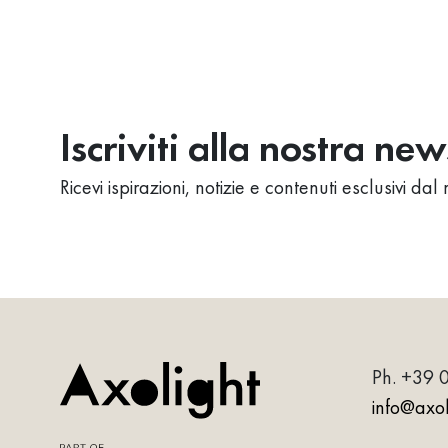
Iscriviti alla nostra ne
Ricevi ispirazioni, notizie e contenuti esclusivi d
Ph.
+39 
info@axoli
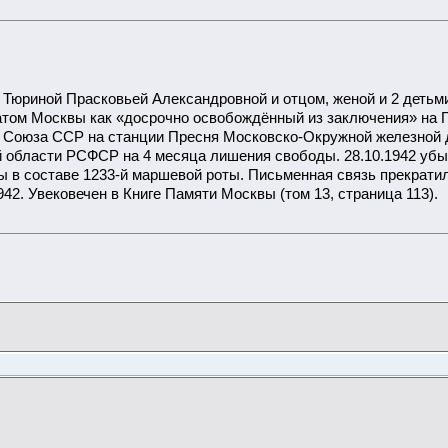
 Тюриной Прасковьей Александровной и отцом, женой и 2 детьми
том Москвы как «досрочно освобождённый из заключения» на П
 Союза ССР на станции Пресня Московско-Окружной железной д
области РСФСР на 4 месяца лишения свободы. 28.10.1942 убыл и
ды в составе 1233-й маршевой роты. Письменная связь прекратил
42. Увековечен в Книге Памяти Москвы (том 13, страница 113).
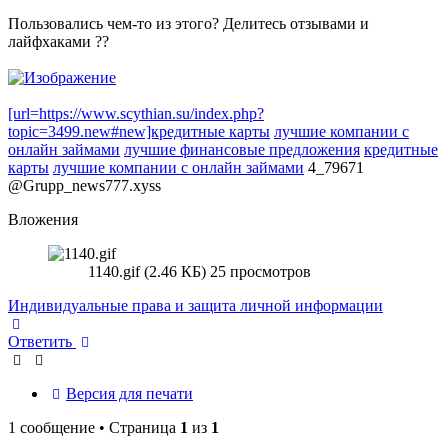
Пользовались чем-то из этого? Делитесь отзывами и
лайфхаками ??
[url=https://www.scythian.su/index.php?
topic=3499.new#new]кредитные карты
лучшие компании с
онлайн займами
лучшие финансовые предложения
кредитные
карты
лучшие компании с онлайн займами
4_79671
@Grupp_news777.xyss
Вложения
1140.gif (2.46 КБ) 25 просмотров
Индивидуальные права и защита личной информации
Вернуться
к
Ответить
началу
Версия для печати
1 сообщение • Страница
1
из
1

→ Directions: Count the lines in the entries above that hold the string "онлайн", and give that count without any other text.

→ Output: 2